Abdel Fattah al-Sissi's last main challenger for the presidency pulled out on Wednesday, saying any hope of a new start for Egypt had ended in a race that is all but certain to deliver the leader a second landslide.
Former military commander Sissi was elected in 2014, a year after he led the army to oust Islamist President Mohamed Mursi.
After rights lawyer Khaled Ali's withdrawal on Wednesday and the arrest of the only serious challenger, former military chief of staff Sami Anan the day before, the March 26-28 vote now faces the prospect of featuring only one candidate.
Ali announced he was withdrawing from the race just hours after Sissi launched his own bid. He said his supporters were being intimidated and the electoral process was corrupt.
"People's confidence in the possibility of transforming electoral gains into a chance for a new beginning, has unfortunately, in our view, for now ended," Ali said at a news conference in central Cairo.
"We announce our decision not to enter this race."
Ali said there was "stubbornness by the electoral commission and many violations" in favor of Sissi.
The electoral commission has said it will ensure the vote is fair and transparent. Egypt's president's office and government press centre have not commented on the election race.
Other candidates have until Jan. 29 to register before a final list is announced on Feb. 20. A small crop of lesser-known challengers have announced their intention to run but it is far from certain they will garner the necessary nominations required under Egyptian law to actually run.
Egypt, one of the top recipients of U.S. foreign aid, was rocked by unrest that followed mass protests in 2011 which ousted Hosni Mubarak, one of four Arab leaders to be toppled by a series of uprisings across the region.
Supporters say Sissi has brought more security since 2013, although the country faces a stubborn Islamic State insurgency in the North Sinai region. Critics say his popularity has been damaged by austerity reforms and a crackdown on dissidents.
Ali's announcement came a day after Egyptian authorities detained the last challenger seen as a real threat to Sissi's re-election, ex-military chief of staff Lieutenant General Anan.
The army accused Anan of breaking the law by running for office without permission and his campaign was halted in its tracks.
Anan's son, Samir, said police had raided the family home late on Tuesday. "They took everything they found in his office ... they stayed until about 1 a.m.," he said.
The United Nations said it was concerned about reports of Anan's arrest. "We urge the authorities in Egypt to ensure that the election campaign is conducted in a credible, inclusive, peaceful and participatory manner," U.N. spokesman Stephane Dujarric told reporters in New York.
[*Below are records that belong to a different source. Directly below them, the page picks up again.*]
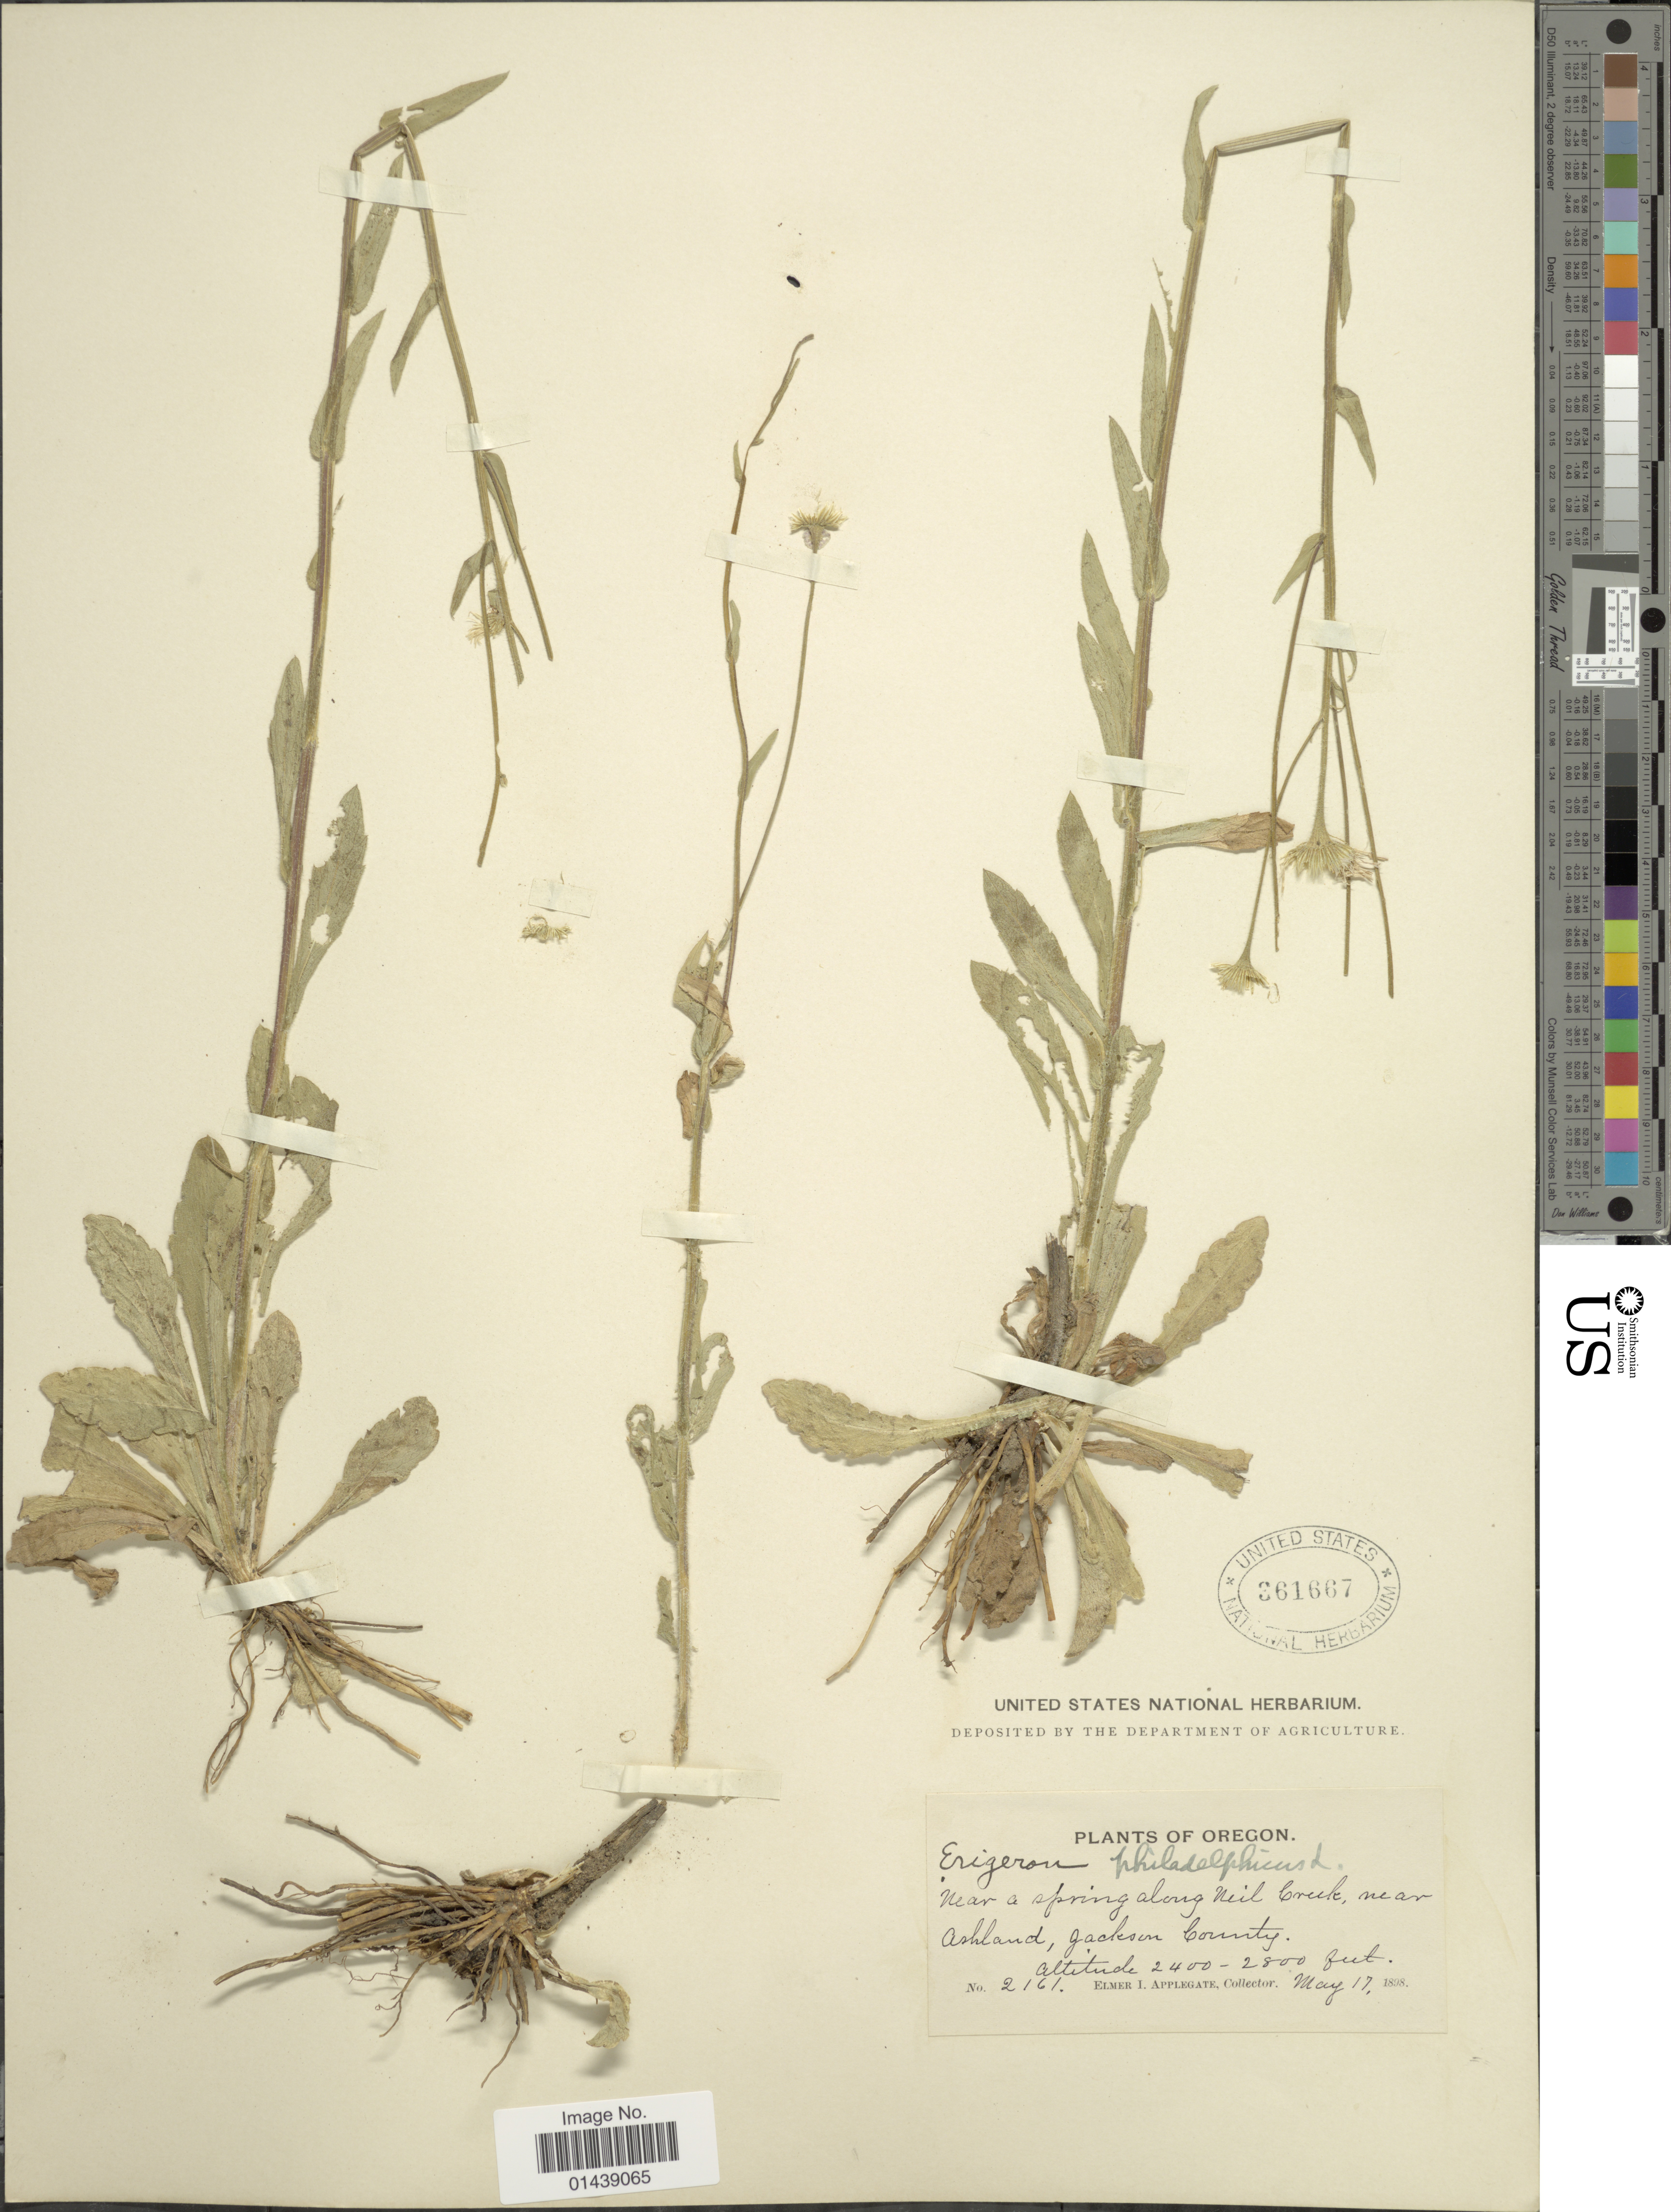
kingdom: Plantae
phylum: Tracheophyta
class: Magnoliopsida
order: Asterales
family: Asteraceae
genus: Erigeron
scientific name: Erigeron philadelphicus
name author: L.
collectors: E. I. Applegate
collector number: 2161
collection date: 1898-05-17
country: United States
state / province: Oregon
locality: Near a spring along Neil Creek, near Ashland, Jackson County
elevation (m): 732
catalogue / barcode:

Amnesty International said on Wednesday this was a "brazen attack" on freedom of expression and political participation.
"Anan is among a growing number of candidates arrested or convicted on trumped up charges by the Egyptian authorities," the London-based rights group said in a statement.
Egypt was "hell-bent" on arresting and harassing anyone who stood against Sissi, Amnesty said.
Candidates challenging Sissi have described sweeping efforts to kill off their campaigns before they begin, with media attacks, intimidation of supporters, and a nomination process stacked in favour of the former general.
When he announced last week he intended to run, he listed Egypt's achievements in his first term and said: "Building the state takes 16 to 20 years, I am trying to finish it in eight years, God willing."
Sissi has vowed to crush Islamist militants and revive a battered economy. Tough fiscal reforms introduced over the past year, in line with a $12 billion International Monetary Fund loan, hit Egyptians hard but has attracted new foreign investors and economists expect growth to pick up.
The Islamic State insurgency in North Sinai has expanded to include civilian targets in the past year. Egypt this month renewed its state of emergency for three more months, broadening the power of authorities to crack down on what it calls enemies of the state.
Sissi addressed police officers on the eve of annual Police Day, which is also the date that Egypt's 2011 uprising began.
"Stick to the goal ... we are talking about construction and development. No one (should) make us go astray," he said.